Isolate Conclusion FIRST Every school teaches religion and religious beliefs. This can be seen by the fact that either a school is religious or not. And if it isn’t openly religious then it either teaches a form of secular humanism or teaches atheism by teaching nothing. Both humanism and atheism therefore teach specific beliefs about religion.
LIST PREMISES This can be seen by the fact that either a school is religious or not. And if it isn’t openly religious then it either teaches a form of secular humanism or teaches atheism by teaching nothing. Both humanism and atheism therefore teach specific beliefs about religion. Every school teaches religion and religious beliefs.

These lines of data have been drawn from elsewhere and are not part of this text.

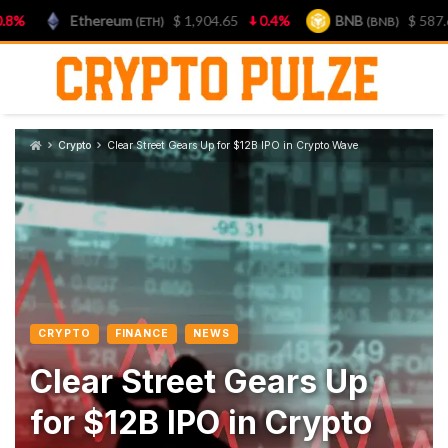
Ethereum
$ 1,904.65
0.4%
BNB
$ 587.65
(ETH)
(BNB)
Skip
to
content
Crypto
Clear Street Gears Up for $12B IPO in Crypto Wave
CRYPTO
FINANCE
NEWS
Clear Street Gears Up
for $12B IPO in Crypto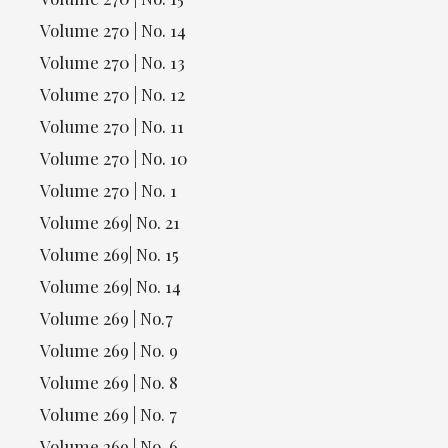
Volume 270 | No. 14
Volume 270 | No. 13
Volume 270 | No. 12
Volume 270 | No. 11
Volume 270 | No. 10
Volume 270 | No. 1
Volume 269| No. 21
Volume 269| No. 15
Volume 269| No. 14
Volume 269 | No.7
Volume 269 | No. 9
Volume 269 | No. 8
Volume 269 | No. 7
Volume 269 | No. 6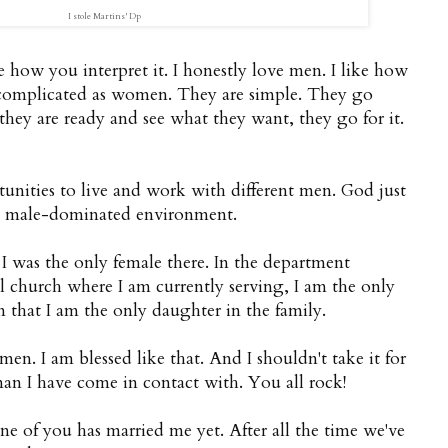
I stole Martins'
Dp
e how you interpret it. I honestly love men. I like how
 complicated as women. They are simple. They go
they are ready and see what they want, they go for it.
tunities to live and work with different men. God just
 a male-dominated environment.
I was the only female there. In the department
l church where I am currently serving, I am the only
 that I am the only daughter in the family.
en. I am blessed like that. And I shouldn't take it for
man I have come in contact with. You all rock!
 of you has married me yet. After all the time we've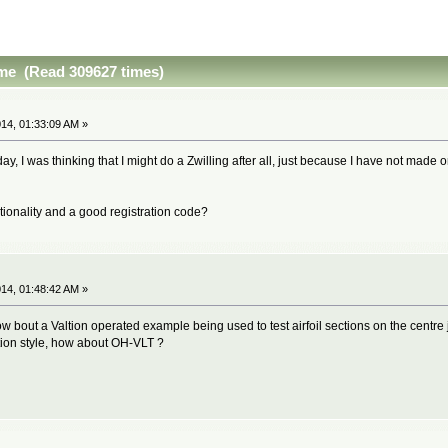
ime (Read 309627 times)
14, 01:33:09 AM »
day, I was thinking that I might do a Zwilling after all, just because I have not made o
ionality and a good registration code?
14, 01:48:42 AM »
how bout a Valtion operated example being used to test airfoil sections on the centre
ation style, how about OH-VLT ?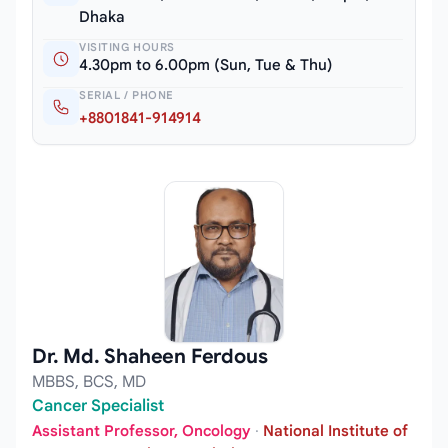
Dhaka
VISITING HOURS
4.30pm to 6.00pm (Sun, Tue & Thu)
SERIAL / PHONE
+8801841-914914
Dr. Md. Shaheen Ferdous
MBBS, BCS, MD
Cancer Specialist
Assistant Professor, Oncology
·
National Institute of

CLARIFY PREMISES 1. Every school is openly Religious or not-openly Religious. 2. If a school is not openly religious then it either teaches secular humanism or teaches atheism by teaching nothing. 3. Both humanism and atheism are specific beliefs about religion. SO… 4. Every school teaches religion and religious beliefs.
Add in an obvious assumed premise… 1. Every school is openly Religious or not-openly Religious. 2. All openly Religious schools teach religion and religious beliefs 3. Both humanism and atheism are specific beliefs about religion. (re-ordered). 4. If a school is not openly religious then it either teaches secular humanism or teaches atheism by teaching nothing. SO… 5. Every school teaches religion and religious beliefs.
SUBSTITUTE FOR TERMS 1. If S(chool) then R(eligious) or not-R. 2. If R, then T(eaches religion) 3. If not-R then H (teach humanism) or A (teaches atheism) (old 4 moved up) 4. If H then T and If A then T SO… 5. Every S is T
Clarify 1. 2. 3. 4. If S then (R or not-R). If R, then T If not-R then (H or A) (If H then T) and (If A then T) SO… 5. If S then T (re-stated ‘if x then y’ = ‘all x are y’
Issues !!! • Is the form valid? • Is the analysis here correct? (Is Religious belief the same as belief about religion? ) • Are the premises true (soundness? )
Validity and Form KEY POINT: VALIDITY is a property of FORM • If a given argument is valid, then ANY argument with the SAME FORM must also be VALID. • Likewise: if a given argument is not valid, then ANY argument with the SAME FORM must also be INVALID.
REMEMBER!!!! • Check on Homework • Remember that the first QUIZ is due this week • Quiz PW is “fallacy” • Quiz is 1 take only! • Quiz is open between T and R only! • You have 200 minutes to complete 75 items.